Luftverkehrs-Zulassungs-Ordnung vom 19. Juni 1964 (BGBl. I S. 370), die zuletzt durch Artikel 1 der Verordnung vom 30. März 2017 (BGBl. I S. 683) geändert worden ist

Zur Durchführung der Verordnung (EG) Nr. 261/2004 des Europäischen Parlaments und des Rates vom 11. Februar 2004 über eine gemeinsame Regelung für Ausgleichs- und Unterstützungsleistungen für Fluggäste im Fall der Nichtbeförderung und bei Annullierung oder großer Verspätung von Flügen und zur Aufhebung der Verordnung (EWG) Nr. 295/91 (ABl. EU Nr. L 46 S. 1) wird bestimmt:
1.
Zuständige Stelle für die Durchführung der Verordnung (EG) Nr. 261/2004 nach Artikel 16 Abs. 1 ist das Luftfahrt-Bundesamt.
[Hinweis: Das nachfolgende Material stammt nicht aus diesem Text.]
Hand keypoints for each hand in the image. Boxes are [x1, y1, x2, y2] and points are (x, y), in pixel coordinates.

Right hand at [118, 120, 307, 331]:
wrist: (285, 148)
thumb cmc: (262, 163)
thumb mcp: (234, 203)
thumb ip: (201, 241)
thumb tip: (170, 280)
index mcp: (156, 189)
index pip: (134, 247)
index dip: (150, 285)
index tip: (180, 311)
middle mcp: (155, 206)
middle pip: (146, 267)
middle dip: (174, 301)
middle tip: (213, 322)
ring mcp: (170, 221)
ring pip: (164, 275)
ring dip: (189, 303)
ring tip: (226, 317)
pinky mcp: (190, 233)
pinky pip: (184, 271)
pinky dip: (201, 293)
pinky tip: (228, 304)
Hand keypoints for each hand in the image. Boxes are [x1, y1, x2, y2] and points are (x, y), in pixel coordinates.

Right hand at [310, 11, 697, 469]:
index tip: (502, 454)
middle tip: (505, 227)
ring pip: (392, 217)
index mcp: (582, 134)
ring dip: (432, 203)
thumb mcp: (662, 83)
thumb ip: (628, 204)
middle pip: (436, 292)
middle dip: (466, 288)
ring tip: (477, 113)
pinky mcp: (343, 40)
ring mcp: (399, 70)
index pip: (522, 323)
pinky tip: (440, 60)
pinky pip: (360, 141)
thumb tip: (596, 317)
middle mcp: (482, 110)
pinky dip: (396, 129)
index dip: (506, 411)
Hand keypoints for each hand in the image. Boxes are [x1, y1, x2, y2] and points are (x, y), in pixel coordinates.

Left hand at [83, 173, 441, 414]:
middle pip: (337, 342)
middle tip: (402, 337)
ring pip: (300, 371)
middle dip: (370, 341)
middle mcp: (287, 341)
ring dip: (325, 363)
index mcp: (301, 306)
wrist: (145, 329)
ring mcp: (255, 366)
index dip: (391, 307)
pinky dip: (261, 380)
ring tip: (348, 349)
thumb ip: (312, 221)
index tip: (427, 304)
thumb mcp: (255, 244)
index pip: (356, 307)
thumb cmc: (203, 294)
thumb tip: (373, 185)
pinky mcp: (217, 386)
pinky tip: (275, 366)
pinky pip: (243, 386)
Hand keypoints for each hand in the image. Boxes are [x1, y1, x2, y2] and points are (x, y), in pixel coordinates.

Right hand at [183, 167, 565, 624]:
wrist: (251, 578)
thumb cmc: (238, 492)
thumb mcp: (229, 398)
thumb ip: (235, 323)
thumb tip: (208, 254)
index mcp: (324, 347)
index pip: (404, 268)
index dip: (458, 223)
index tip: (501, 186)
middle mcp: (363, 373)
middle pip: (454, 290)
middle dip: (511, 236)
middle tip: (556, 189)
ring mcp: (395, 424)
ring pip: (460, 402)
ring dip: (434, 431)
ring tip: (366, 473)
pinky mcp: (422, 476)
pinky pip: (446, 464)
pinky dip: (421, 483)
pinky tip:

Es ist zugleich Beschwerdestelle nach Artikel 16 Abs. 2 der Verordnung (EG) Nr. 261/2004;
2.
das Luftfahrt-Bundesamt kann die für die Wahrnehmung seiner Aufgaben notwendigen Auskünfte verlangen und Überprüfungen der Luftfahrzeuge und des Unternehmens durchführen;
3.
die nach Artikel 14 Abs. 1 und 2 der Verordnung (EG) Nr. 261/2004 zu erbringenden schriftlichen Hinweise und Angaben müssen in deutscher Sprache abgefasst sein; an Flugplätzen im Sinn des § 12 Abs. 1 des Verkehrsstatistikgesetzes sind die Hinweise und Angaben zusätzlich in englischer Sprache abzufassen;
4.
die Luftfahrtunternehmen haben ihren Passagieren sowie dem Luftfahrt-Bundesamt auf Verlangen die für die Abwicklung von Ansprüchen und zur Entgegennahme von Beschwerden verantwortliche Stelle im Unternehmen mit allen notwendigen Kontaktangaben schriftlich oder elektronisch mitzuteilen. Das Luftfahrt-Bundesamt kann diese Angaben an Personen und Stellen, die ein berechtigtes Interesse nachweisen, weitergeben. Die Verfolgung von Ansprüchen und Beschwerden muss in deutscher Sprache möglich sein.